We can allow what is coming up within us to emerge and we can judge it and make our feelings wrong and try to escape it, or we can really look at what is being revealed and feel it, heal it and bring in this unconditional love to it. 

That is the first step to bring our awareness to what is. The more we are willing to BE uncomfortable the more healing we can receive.

The second step is to figure out what meaning we are making from these experiences we are having? 

If we feel anger inside of us and then we start to tell ourselves this entire story about who we are with this anger, about how it’s evil or how it makes us unlovable, that is the issue, not the anger itself. The anger is not the problem, it’s the narrative we are telling ourselves about it. 

We create this entire story about this experience that is moving through us and think that’s who we are. We might have shame but when we turn that shame into feeling shameful that is when we make that emotion not useful but harmful. 

The second step to freedom from suffering is when you are able to start being with what is.  

How much can you allow that experience to move through you while being compassionate? 

Being aware of the narrative and the story you are telling yourself about it and then bringing compassion and love there. 

The experiences that move through us are not the problem, they are just part of being human. As humans, we have these human experiences, but the problem occurs based off of what meaning you are deriving from these experiences.

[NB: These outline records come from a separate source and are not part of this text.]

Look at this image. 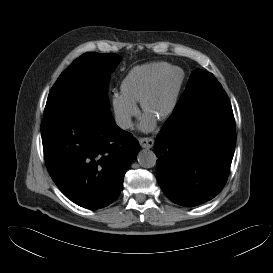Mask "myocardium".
<instances>
[{
  "label": "myocardium",
  "mask_w": 273,
  "mask_h": 273,
  "mask_svg": "<svg viewBox=\"0 0 273 273\" xmlns=\"http://www.w3.org/2000/svg\"><path fill=\"white\" fill-rule=\"evenodd\" d=\"M170 71H172V70L171 69H163L160 72H158L154 76V78L151 80V82L147 85L145 90L143 91V93L141 95V98H140V105H141L142 111H143V113L145 115L148 114V112H147V102H148L149 97L151 96L152 92L154 91V89L156 88L157 84L162 79V77L164 75H166L167 73H169ZM178 77H179L178 78V83H177V87H176L174 96L172 98V101H171L169 107L161 115H159L157 117L159 120H163V119L168 118L176 108V105H177L178 100H179V95H180V91H181V88H182V84H183V75L181 74Z\"/></svg>",
  "instance_id": "1"
}]
</instances>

When you can bring awareness to what you are telling yourself about your emotion or experience, it is then that you can begin the process of dissolving the attachment to that story. 

When we can observe the narrative that we are telling ourselves we are already starting to create more space between ourselves and the story and releasing the power it has over us. 

So if you answer YES to the question “Do You Want to Be Free?”. Then you need to be willing to get really uncomfortable with the uncomfortableness and all of the human life experiences that move through you.

How can you bring unconditional love and compassion to those experiences? 

This is a lifelong journey so don’t rush yourself to “HEAL” and then get frustrated when you still find yourself unable to simply allow feelings to move through you. 

Remember that there are 2 steps. 

  1. Make a commitment every day to be with what is. 
  2. Be willing and able to have an unconditional relationship with what is and not create a story around what you are feeling. 

You must make these choices every single day to bring love and compassion to yourself. It is then that we are able to open up the door and the pathway to waking up every single day to the possibility of truly achieving freedom.  

Our maturation occurs not from finding the answers but in the questions we ask ourselves and the inquiry. 

How does your heart feel, how does your heart feel if you are willing to release the narrative and the story you are telling yourself about who you are? 

Take that question into your lives, how does your heart feel if you will release the story and narrative about who you are? 

Ask yourself and feel into the answer. 

Your freedom is not reliant on finding anything or getting it right or getting it wrong. 

Your freedom is available to you right now and you are the only one who is able to give it to yourself. 

Your willingness and your commitment to being with what is and your decision to be in an unconditional relationship with it, bringing love and compassion to those parts of you that need it most. 

That is how you free yourself from suffering and truly achieve freedom in your life.